> _WHAT IS NEEDED_:
Write the entries out again exactly as they stand, but without the pictures.

::::::::

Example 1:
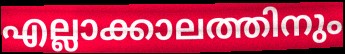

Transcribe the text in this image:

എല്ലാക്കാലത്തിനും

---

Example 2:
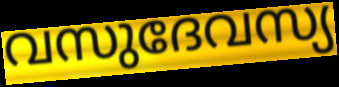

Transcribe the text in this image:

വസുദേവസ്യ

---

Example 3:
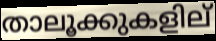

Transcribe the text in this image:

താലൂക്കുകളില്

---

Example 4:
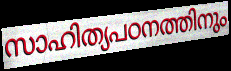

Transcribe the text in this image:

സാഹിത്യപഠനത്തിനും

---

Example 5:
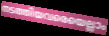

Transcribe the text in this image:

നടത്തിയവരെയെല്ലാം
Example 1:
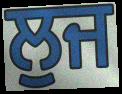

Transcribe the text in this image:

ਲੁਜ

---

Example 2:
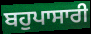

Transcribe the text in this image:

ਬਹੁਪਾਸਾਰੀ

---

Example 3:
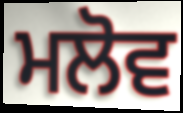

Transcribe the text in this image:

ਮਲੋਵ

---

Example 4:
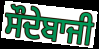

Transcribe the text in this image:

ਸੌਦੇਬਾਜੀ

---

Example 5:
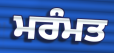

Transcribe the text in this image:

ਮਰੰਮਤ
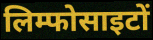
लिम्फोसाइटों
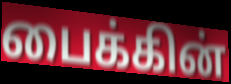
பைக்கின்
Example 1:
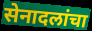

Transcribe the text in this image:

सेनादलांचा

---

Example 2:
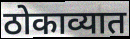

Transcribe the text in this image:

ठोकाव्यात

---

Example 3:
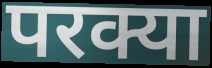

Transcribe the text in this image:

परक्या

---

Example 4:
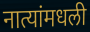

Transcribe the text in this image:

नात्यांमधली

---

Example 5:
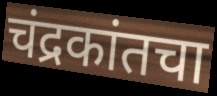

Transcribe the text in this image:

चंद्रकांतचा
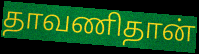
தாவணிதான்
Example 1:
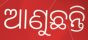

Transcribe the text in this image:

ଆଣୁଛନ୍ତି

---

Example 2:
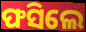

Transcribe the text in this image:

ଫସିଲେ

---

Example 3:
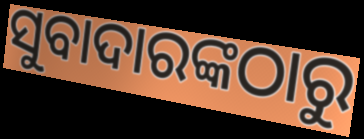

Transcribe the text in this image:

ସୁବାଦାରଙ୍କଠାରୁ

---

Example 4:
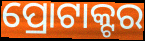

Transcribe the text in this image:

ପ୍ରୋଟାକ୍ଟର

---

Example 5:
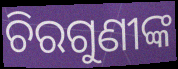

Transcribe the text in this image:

::::::::

> _WRITTEN RESPONSE_:
Example 1:

Transcribe the text in this image:

എല്ലാക്കാലത്തിനും

---

Example 2:

Transcribe the text in this image:

വസുദേവസ്യ

---

Example 3:

Transcribe the text in this image:

താലൂക്കുകളില്

---

Example 4:

Transcribe the text in this image:

സാഹിത്യപഠനത്തിനും

---

Example 5:

Transcribe the text in this image:

നടത്തിയവരെയെല്ലാം
Example 1:

Transcribe the text in this image:

ਲੁਜ

---

Example 2:

Transcribe the text in this image:

ਬਹੁਪਾਸਾਰੀ

---

Example 3:

Transcribe the text in this image:

ਮਲੋਵ

---

Example 4:

Transcribe the text in this image:

ਸੌਦੇਬਾਜੀ

---

Example 5:

Transcribe the text in this image:

ਮਰੰਮਤ
लिम्फोसाइटों
பைக்கின்
Example 1:

Transcribe the text in this image:

सेनादलांचा

---

Example 2:

Transcribe the text in this image:

ठोकाव्यात

---

Example 3:

Transcribe the text in this image:

परक्या

---

Example 4:

Transcribe the text in this image:

नात्यांमधली

---

Example 5:

Transcribe the text in this image:

चंद्रकांतचा
தாவணிதான்
Example 1:

Transcribe the text in this image:

ଆଣୁଛନ୍ତି

---

Example 2:

Transcribe the text in this image:

ଫସିଲେ

---

Example 3:

Transcribe the text in this image:

ସୁବାଦାରଙ୍କଠାରୁ

---

Example 4:

Transcribe the text in this image:

ପ୍ରୋଟାକ୍ଟର

---

Example 5:

Transcribe the text in this image:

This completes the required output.